> **BRIEF**: Only text lines belong in the answer: the lines from the first one in the records through the line with "- Чтение из", copied exactly.

SOURCE INFORMATION START

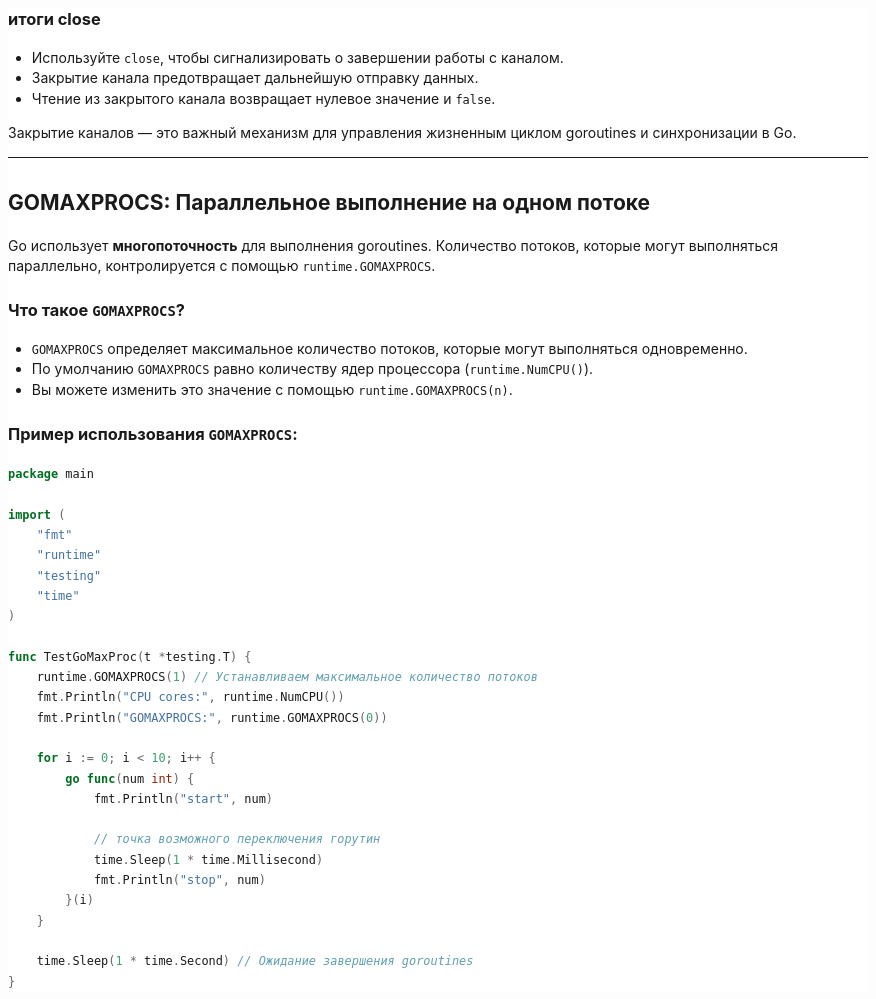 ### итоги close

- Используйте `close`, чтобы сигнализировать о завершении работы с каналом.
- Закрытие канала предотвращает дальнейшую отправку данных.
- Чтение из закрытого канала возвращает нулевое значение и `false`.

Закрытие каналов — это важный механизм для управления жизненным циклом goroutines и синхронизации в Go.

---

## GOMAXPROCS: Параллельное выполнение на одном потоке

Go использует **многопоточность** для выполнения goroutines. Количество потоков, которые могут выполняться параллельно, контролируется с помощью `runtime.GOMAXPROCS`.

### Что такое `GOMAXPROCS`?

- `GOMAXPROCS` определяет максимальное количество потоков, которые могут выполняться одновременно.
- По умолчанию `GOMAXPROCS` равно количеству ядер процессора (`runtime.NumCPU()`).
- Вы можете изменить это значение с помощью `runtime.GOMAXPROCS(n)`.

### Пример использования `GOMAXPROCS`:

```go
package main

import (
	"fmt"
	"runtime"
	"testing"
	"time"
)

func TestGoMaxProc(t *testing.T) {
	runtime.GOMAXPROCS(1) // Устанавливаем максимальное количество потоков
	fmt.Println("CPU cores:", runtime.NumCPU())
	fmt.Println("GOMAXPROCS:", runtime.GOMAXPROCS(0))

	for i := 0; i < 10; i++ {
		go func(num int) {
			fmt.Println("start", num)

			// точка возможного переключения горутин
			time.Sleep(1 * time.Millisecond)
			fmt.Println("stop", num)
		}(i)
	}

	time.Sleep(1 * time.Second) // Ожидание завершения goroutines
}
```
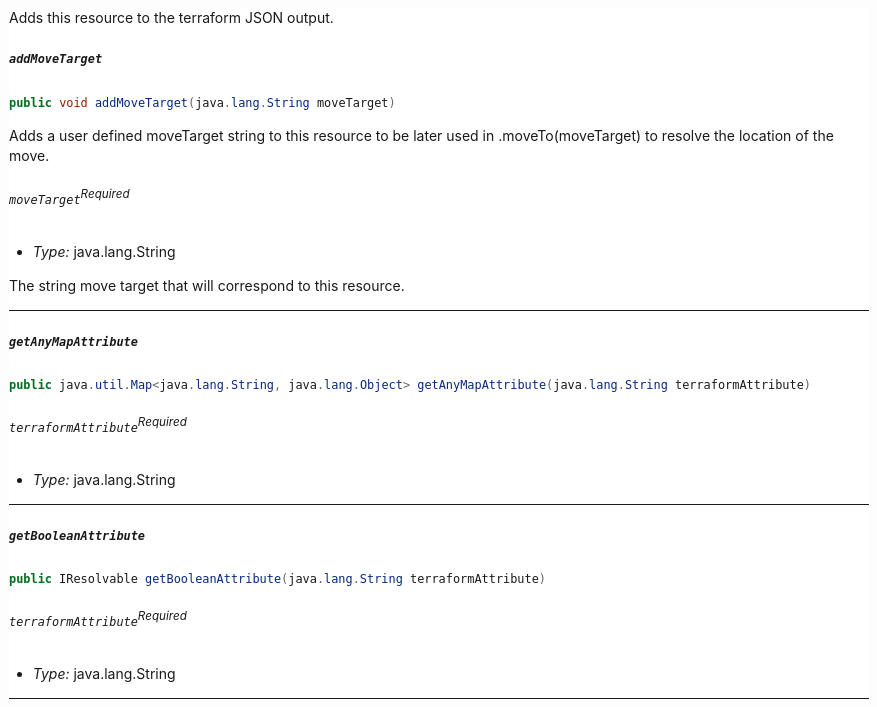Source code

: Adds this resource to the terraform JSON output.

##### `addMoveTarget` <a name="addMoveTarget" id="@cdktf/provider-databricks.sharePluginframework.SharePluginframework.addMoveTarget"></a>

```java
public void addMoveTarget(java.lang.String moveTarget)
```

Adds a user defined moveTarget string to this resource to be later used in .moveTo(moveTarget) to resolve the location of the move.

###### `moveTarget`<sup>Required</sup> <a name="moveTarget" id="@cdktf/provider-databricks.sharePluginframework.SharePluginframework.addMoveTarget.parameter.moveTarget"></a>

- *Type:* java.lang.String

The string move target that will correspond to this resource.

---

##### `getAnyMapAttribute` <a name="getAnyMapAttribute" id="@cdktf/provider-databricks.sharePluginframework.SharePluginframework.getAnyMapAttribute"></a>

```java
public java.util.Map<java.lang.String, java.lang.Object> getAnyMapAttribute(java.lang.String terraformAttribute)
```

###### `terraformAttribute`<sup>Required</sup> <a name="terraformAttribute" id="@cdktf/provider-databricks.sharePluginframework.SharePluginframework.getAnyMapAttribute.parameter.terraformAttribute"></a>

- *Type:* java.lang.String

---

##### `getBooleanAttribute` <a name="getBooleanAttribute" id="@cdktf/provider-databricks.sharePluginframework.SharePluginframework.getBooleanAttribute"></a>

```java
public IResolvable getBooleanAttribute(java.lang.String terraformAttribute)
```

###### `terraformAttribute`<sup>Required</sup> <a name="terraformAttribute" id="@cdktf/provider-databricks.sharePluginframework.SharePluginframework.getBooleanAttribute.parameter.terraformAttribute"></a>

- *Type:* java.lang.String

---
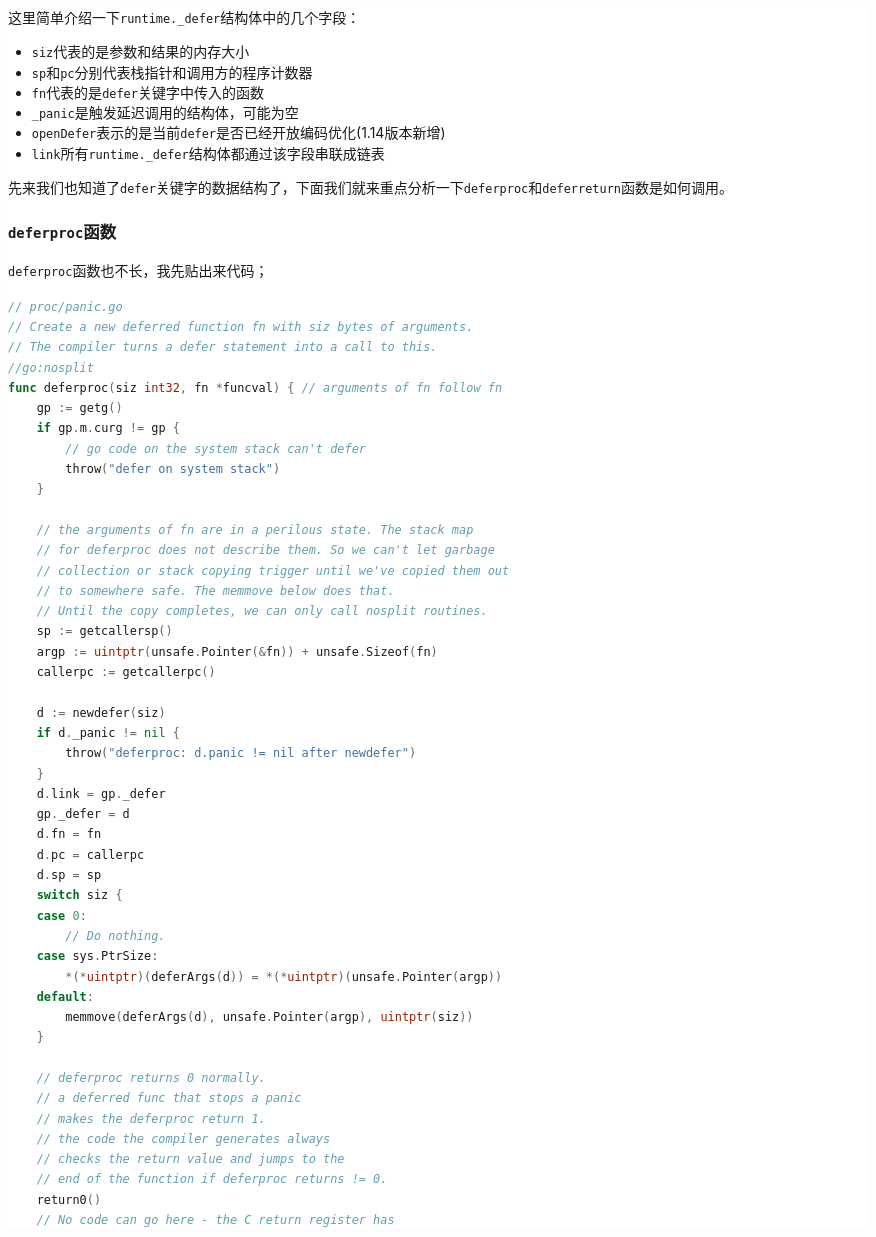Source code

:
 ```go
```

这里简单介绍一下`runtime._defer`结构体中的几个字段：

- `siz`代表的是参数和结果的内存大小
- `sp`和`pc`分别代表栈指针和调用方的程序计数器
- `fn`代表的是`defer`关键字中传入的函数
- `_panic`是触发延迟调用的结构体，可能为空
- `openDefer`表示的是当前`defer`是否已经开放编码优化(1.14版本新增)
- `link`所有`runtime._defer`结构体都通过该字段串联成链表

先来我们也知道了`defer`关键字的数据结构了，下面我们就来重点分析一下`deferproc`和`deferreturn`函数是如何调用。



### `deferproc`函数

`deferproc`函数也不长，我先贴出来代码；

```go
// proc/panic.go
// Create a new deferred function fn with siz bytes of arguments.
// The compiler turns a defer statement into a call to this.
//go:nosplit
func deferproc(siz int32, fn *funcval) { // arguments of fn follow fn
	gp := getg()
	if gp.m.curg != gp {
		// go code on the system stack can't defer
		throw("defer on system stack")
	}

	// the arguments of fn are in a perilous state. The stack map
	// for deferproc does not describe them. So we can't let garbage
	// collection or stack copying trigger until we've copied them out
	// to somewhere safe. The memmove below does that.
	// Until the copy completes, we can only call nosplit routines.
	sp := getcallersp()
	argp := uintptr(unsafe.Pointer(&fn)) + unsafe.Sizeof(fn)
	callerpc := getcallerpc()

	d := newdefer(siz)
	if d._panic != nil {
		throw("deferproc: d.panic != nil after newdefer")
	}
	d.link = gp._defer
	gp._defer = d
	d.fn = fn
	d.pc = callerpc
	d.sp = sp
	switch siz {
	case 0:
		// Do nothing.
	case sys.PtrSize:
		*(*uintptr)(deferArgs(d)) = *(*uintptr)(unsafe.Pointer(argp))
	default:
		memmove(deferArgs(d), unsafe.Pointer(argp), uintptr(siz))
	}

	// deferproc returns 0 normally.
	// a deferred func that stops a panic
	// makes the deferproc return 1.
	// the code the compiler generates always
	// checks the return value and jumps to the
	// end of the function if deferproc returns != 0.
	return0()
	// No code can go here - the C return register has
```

SOURCE INFORMATION END

> **ANSWER BOX**:
 ### итоги close

- Используйте `close`, чтобы сигнализировать о завершении работы с каналом.
- Закрытие канала предотвращает дальнейшую отправку данных.
- Чтение из закрытого канала возвращает нулевое значение и `false`.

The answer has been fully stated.